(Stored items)
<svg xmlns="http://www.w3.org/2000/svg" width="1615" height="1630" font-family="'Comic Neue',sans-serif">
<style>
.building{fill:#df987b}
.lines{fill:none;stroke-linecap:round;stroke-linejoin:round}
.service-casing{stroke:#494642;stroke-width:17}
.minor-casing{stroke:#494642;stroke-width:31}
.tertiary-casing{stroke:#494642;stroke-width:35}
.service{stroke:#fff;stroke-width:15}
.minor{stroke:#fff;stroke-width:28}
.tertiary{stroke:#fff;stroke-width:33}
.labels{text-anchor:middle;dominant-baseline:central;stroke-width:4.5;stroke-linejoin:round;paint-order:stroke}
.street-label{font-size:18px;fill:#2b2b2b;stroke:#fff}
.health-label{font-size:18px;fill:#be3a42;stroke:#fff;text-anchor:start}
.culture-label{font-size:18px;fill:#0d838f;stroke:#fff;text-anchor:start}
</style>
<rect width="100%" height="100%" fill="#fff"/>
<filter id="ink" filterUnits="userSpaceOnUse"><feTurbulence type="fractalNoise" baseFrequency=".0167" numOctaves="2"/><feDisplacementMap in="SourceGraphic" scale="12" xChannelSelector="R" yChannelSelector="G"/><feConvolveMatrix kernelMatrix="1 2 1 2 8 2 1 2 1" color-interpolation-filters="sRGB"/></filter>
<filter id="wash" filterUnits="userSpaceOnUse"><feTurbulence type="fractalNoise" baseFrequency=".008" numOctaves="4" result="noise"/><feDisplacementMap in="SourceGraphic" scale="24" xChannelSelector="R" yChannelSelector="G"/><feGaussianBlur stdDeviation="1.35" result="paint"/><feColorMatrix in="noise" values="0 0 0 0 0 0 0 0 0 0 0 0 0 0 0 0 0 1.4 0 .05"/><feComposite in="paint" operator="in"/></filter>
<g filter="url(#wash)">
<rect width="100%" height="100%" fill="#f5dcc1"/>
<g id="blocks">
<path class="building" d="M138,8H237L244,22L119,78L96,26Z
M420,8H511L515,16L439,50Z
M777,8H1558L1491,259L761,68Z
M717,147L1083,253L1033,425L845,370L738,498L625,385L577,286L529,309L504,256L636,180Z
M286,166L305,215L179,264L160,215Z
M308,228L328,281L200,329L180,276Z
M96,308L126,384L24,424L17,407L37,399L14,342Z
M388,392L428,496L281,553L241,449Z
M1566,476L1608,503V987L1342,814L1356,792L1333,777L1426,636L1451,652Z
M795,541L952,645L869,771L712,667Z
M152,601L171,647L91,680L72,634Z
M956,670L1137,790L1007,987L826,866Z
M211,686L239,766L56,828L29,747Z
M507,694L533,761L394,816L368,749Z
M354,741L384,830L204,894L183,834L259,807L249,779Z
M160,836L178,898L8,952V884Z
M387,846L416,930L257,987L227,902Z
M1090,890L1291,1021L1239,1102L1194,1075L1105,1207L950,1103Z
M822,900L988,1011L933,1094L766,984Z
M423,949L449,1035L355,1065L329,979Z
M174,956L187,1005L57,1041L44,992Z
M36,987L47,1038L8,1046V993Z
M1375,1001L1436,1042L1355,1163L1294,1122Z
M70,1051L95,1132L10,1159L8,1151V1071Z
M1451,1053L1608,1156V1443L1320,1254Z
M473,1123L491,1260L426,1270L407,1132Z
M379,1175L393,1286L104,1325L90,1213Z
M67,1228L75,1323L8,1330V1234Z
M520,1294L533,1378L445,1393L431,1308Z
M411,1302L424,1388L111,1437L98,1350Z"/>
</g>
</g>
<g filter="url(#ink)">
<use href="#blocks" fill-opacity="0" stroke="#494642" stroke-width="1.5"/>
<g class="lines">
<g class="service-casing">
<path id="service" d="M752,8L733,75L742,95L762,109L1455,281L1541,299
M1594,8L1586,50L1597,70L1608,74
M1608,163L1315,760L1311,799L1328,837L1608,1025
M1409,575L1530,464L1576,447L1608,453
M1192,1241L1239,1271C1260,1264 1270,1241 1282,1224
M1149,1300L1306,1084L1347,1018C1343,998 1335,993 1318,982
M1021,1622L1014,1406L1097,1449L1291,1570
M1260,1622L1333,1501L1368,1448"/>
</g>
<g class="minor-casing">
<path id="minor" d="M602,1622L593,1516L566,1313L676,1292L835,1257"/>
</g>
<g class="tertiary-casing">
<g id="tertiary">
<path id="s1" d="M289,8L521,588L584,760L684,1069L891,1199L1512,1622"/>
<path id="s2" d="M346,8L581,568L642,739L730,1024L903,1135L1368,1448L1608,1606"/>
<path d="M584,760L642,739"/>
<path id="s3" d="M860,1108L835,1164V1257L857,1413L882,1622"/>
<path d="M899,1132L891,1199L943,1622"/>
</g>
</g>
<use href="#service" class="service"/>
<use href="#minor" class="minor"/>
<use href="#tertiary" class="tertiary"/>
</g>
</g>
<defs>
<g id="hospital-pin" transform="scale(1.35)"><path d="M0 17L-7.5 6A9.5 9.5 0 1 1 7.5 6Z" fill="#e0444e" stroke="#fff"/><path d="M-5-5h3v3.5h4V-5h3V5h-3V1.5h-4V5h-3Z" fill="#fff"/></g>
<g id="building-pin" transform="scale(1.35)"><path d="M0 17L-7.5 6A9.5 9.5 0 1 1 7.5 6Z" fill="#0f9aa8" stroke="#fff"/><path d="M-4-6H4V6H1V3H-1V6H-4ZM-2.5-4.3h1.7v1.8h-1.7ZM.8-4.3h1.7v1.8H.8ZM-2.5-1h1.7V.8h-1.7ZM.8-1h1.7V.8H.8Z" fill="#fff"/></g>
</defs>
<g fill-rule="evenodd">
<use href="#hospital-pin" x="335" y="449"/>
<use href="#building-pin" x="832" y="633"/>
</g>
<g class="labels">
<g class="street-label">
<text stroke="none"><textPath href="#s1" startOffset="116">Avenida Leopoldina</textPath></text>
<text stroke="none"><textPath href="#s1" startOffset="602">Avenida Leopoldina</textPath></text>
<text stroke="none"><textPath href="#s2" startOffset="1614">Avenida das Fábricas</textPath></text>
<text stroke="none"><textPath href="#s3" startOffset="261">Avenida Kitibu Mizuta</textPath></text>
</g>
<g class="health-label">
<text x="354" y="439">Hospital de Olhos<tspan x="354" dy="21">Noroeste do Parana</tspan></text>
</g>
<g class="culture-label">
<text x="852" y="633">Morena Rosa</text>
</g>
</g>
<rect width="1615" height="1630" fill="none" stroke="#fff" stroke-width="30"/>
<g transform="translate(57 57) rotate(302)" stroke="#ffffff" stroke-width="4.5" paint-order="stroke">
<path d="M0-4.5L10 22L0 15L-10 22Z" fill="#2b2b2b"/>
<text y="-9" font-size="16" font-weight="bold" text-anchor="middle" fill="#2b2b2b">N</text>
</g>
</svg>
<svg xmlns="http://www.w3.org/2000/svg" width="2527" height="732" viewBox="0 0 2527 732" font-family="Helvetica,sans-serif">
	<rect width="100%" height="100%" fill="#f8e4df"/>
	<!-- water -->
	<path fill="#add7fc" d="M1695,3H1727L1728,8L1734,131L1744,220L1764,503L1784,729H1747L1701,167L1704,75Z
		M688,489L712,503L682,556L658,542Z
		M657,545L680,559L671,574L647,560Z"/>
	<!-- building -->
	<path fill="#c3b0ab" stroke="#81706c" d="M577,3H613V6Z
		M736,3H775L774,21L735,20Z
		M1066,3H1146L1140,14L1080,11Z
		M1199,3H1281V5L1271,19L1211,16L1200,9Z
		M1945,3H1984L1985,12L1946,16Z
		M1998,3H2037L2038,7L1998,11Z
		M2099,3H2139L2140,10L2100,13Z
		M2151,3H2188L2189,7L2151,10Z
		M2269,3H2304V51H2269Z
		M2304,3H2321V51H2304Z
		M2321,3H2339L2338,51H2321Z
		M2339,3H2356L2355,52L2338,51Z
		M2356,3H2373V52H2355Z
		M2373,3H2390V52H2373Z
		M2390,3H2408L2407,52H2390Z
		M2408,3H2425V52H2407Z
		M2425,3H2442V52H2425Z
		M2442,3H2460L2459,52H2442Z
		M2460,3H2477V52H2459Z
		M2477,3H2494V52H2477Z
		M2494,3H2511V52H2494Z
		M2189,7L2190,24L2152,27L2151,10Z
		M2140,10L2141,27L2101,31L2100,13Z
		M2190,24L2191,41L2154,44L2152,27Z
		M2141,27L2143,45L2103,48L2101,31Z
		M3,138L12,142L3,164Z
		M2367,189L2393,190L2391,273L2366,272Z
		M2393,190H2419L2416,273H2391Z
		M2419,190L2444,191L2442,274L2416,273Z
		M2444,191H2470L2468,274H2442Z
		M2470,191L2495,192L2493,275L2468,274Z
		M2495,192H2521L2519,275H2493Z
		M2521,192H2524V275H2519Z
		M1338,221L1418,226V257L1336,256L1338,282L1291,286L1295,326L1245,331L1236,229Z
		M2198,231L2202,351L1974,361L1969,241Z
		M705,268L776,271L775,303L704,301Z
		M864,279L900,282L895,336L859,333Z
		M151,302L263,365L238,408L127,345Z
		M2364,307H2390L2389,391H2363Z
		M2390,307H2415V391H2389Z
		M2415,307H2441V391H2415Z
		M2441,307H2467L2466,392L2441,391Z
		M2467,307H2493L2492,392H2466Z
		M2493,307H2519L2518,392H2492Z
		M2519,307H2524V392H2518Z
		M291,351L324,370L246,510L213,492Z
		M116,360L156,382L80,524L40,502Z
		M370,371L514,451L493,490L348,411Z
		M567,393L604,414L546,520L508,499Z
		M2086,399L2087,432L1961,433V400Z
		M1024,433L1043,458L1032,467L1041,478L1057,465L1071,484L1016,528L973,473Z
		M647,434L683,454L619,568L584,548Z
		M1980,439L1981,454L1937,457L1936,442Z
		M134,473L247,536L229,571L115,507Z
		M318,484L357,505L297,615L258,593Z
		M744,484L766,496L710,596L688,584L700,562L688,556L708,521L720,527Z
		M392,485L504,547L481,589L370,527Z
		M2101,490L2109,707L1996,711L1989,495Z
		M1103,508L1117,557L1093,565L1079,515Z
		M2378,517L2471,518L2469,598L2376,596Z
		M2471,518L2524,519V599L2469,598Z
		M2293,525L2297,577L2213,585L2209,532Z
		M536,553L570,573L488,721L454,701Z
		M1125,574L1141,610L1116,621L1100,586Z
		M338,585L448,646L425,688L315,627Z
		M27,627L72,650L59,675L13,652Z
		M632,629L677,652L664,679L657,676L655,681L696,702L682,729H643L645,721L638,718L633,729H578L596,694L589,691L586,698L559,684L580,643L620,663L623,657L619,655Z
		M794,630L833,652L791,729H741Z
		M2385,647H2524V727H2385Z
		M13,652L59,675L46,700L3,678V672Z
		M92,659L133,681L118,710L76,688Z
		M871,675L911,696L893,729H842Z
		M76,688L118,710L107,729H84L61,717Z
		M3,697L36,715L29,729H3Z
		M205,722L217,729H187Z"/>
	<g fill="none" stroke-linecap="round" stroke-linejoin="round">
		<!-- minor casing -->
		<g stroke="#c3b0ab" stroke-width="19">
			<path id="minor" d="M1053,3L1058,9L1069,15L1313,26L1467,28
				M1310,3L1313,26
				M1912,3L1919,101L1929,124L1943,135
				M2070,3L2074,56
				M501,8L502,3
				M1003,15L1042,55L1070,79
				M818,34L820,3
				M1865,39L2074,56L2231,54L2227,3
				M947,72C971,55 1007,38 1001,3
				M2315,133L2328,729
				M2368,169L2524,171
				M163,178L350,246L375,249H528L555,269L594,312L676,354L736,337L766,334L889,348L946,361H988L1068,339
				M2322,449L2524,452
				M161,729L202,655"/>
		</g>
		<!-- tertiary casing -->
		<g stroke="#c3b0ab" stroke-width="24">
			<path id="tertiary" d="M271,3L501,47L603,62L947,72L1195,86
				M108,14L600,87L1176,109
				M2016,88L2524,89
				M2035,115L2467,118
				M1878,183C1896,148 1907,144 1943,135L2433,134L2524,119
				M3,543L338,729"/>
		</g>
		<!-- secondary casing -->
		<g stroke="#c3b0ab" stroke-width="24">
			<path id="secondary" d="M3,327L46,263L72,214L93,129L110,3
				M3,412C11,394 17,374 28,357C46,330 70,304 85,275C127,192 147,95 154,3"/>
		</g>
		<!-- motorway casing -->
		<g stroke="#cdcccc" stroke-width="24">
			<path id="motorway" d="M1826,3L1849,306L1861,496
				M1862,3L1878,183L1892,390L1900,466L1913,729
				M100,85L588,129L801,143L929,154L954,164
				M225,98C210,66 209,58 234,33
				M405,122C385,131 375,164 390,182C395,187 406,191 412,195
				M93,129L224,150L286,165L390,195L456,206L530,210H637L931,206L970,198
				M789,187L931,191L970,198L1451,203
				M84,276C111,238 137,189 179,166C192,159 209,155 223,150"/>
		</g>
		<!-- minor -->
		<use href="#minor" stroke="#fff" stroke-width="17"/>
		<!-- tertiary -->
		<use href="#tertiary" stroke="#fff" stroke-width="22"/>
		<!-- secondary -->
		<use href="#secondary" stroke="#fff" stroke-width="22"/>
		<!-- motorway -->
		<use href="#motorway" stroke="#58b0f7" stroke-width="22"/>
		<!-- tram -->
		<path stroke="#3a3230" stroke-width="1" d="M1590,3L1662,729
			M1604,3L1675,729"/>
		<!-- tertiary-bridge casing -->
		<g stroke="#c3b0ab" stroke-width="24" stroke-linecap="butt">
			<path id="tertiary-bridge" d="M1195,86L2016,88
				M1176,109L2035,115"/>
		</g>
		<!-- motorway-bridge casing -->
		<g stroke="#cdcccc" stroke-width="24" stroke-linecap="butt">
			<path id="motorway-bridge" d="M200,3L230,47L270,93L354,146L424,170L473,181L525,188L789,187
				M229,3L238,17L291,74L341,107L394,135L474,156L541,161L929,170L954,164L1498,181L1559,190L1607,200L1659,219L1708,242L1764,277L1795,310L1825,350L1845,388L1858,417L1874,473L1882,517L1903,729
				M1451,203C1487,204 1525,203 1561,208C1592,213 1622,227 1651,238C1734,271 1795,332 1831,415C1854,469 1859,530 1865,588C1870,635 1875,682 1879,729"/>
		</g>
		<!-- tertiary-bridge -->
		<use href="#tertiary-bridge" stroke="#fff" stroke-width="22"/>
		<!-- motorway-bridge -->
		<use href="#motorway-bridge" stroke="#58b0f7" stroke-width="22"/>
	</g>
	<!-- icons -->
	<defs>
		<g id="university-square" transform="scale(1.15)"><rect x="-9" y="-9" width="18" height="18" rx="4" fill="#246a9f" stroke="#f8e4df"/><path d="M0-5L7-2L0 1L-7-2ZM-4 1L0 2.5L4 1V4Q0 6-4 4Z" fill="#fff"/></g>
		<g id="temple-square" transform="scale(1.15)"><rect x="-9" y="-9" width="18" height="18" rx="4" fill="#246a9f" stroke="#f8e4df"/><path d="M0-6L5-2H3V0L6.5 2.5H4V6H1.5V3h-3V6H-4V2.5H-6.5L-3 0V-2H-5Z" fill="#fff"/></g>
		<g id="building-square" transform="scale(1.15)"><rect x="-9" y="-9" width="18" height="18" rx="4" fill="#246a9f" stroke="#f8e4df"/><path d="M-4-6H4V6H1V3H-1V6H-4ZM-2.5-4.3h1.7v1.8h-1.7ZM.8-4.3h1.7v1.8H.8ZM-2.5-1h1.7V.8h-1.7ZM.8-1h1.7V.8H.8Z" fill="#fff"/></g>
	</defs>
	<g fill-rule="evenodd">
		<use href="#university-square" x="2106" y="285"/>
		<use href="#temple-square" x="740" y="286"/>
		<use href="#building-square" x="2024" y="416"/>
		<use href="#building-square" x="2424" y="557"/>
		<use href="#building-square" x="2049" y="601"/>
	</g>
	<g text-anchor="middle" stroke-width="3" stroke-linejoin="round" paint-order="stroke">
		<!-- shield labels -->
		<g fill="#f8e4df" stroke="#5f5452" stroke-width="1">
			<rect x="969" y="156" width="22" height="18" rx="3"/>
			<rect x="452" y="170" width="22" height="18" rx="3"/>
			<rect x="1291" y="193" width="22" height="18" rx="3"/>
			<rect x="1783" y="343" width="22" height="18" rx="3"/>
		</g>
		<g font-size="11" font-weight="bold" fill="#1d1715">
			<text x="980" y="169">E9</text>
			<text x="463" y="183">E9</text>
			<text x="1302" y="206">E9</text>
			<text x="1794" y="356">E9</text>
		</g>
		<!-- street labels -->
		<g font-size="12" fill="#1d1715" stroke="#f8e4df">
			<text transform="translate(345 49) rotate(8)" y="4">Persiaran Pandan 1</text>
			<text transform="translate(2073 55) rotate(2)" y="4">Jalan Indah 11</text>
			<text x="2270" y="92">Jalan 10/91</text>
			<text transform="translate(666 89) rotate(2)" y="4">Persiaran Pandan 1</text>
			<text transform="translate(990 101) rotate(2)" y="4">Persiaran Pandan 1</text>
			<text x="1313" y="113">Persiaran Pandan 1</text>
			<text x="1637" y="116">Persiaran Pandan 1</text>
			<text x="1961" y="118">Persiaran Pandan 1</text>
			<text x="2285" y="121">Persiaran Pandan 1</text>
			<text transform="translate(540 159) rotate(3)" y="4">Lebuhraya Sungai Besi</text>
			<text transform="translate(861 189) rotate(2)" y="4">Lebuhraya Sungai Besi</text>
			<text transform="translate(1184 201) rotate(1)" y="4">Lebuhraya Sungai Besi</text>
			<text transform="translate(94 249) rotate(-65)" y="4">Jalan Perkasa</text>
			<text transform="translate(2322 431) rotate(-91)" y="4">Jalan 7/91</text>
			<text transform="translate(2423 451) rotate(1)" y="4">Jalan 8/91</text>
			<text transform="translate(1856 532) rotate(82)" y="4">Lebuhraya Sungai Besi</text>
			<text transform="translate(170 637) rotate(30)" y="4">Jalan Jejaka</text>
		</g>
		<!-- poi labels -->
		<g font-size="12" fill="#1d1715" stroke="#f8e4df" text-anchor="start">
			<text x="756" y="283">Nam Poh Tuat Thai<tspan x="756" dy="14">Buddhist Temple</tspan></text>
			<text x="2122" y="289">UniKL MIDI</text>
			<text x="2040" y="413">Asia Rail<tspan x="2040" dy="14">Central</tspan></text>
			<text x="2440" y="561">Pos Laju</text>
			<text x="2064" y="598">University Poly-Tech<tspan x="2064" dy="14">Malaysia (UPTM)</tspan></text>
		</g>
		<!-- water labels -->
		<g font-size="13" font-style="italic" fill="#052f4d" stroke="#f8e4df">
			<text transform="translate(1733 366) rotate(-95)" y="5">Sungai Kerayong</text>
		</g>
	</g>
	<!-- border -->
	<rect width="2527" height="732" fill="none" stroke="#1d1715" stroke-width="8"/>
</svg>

Task goal: Locate the word "rule" in the records and collect each line it appears in.

Answer section:
<g fill-rule="evenodd">
	<g fill-rule="evenodd">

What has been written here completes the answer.